"""
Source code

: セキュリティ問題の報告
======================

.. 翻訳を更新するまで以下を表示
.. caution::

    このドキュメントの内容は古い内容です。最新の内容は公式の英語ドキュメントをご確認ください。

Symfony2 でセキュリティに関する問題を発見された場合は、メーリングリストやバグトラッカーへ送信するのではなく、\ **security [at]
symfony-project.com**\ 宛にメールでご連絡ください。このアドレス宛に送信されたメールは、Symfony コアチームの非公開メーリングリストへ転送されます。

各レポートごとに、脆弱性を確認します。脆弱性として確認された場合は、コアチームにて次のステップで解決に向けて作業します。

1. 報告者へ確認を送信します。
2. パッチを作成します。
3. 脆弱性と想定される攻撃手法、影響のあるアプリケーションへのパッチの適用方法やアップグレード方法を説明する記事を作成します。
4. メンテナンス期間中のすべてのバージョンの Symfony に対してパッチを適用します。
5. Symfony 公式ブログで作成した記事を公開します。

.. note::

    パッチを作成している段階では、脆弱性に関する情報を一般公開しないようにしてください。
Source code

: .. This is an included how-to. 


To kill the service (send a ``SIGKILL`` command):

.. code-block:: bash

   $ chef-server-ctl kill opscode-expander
"""
→ Problem to work on
Within the listing above, the range opens at the line with "各レポートごとに、脆弱性を確" and closes at the line with "an included how-to.". Reproduce exactly the lines of that range, including both ends.

→ Answer to the exercise
各レポートごとに、脆弱性を確認します。脆弱性として確認された場合は、コアチームにて次のステップで解決に向けて作業します。

1. 報告者へ確認を送信します。
2. パッチを作成します。
3. 脆弱性と想定される攻撃手法、影響のあるアプリケーションへのパッチの適用方法やアップグレード方法を説明する記事を作成します。
4. メンテナンス期間中のすべてのバージョンの Symfony に対してパッチを適用します。
5. Symfony 公式ブログで作成した記事を公開します。

.. note::

    パッチを作成している段階では、脆弱性に関する情報を一般公開しないようにしてください。
Source code

: .. This is an included how-to. 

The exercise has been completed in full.